Gov. Including Secondary Road Patrol, Autism Navigator In Her Supplemental
October 15, 2019
Gov. Gretchen Whitmer is including funding for secondary road patrol grants to mostly rural counties, veteran service grants, a “critical access” hospital rate increase and $1 million for the autism navigator program as part of her proposed supplemental she’s writing with Sen. Curtis Hertel Jr. (D-East Lansing), MIRS has learned.
When they were scratched from the budget, the road patrol grants totaled $13 million, the veteran grants were $4 million and the critical hospital increase was $38 million, although it wasn’t immediately known if Whitmer was seeking those exact dollar amounts.
The four spending priorities are among those items vetoed by Whitmer two weeks ago that Republican legislators had included in the $256 million Fiscal Year (FY) 2020 mid-year spending plan they laid out Tuesday.
The move can be seen as an olive branch on the Governor’s part considering she didn’t completely agree to fund any of the four aforementioned items at the legislative-approved levels in her initial FY 2020 budget.
Whitmer didn’t include the autism navigator grants or an extra $2 million for secondary road patrols in her initial FY ’20 budget. Back in March, she reduced a rural hospital obstetrical stabilization pool line by $3 million, initially, but left the rest of the rural hospital’s funding alone until the Oct. 1 vetoes. She also had halved the county veterans service fund from $4.2 million to $2.1 million in her initial proposal.
The other items Whitmer is putting in the supplemental that she is scheduled to discuss with Republican legislative leaders are items she has long trumpeted.
They include money for literacy coaches and her proposed Reconnect Michigan higher education scholarship plan for older students, according to a document obtained by MIRS.
As initially laid out, Reconnect Michigan had a $175 million ($125 million General Fund) dollar tag attached to it. The Governor also wanted $24.5 million for literacy coaches to help early elementary school kids read at grade level by the end of the 3rd grade.
Money to backfill employee reductions within the Department of Corrections and Department of Technology, Management and Budget is on the menu, as is money to get lead pipes out of homes and a health insurer fee.
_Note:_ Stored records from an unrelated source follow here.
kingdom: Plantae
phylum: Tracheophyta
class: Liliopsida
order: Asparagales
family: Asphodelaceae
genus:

The Governor wants money to support those seeking to fulfill the new Healthy Michigan (Medicaid expansion) work requirement, a foster care supportive visitation program and centers for independent living under the Department of Health and Human Services.
In her Administrative Board transfers, Whitmer boosted Healthy Michigan by a combined $15.1 million through two department budgets.
Whitmer had wanted a $5.9 million General Fund increase for a program designed to help reunify children who are in foster care due to abuse and neglect with their parents. The Legislature’s final budget included a $3 million increase.
Whitmer’s Administrative Board transferred an additional $3.5 million to Centers for Independent Living after the Legislature set aside $1.5 million more for this program.
She wants the implementation of the new independent redistricting commission moved back to the Secretary of State’s office, as opposed to the Legislature, where lawmakers put it. The Governor wanted $4.6 million spent through the Secretary of State’s office. The Legislature dialed back that number to $3.4 million and put the money under the purview of the Legislature’s budget.
She wants money to prepare for the 2020 Census and money into a balanced budget reserve fund.
Whitmer had called for $150 million be put into the Rainy Day Fund as part of her initial FY ’20 budget recommendation. Legislators sent her a budget with $0 deposit.
The information MIRS received didn’t include a total dollar figure and isn’t an exhaustive list of what could be included in negotiations with legislators, sources say.
The $37.5 million Pure Michigan tourism marketing program and the $37.26 million Going Pro skilled trades training program, for example, likely will be discussed, but weren’t included in either branch’s initial offering.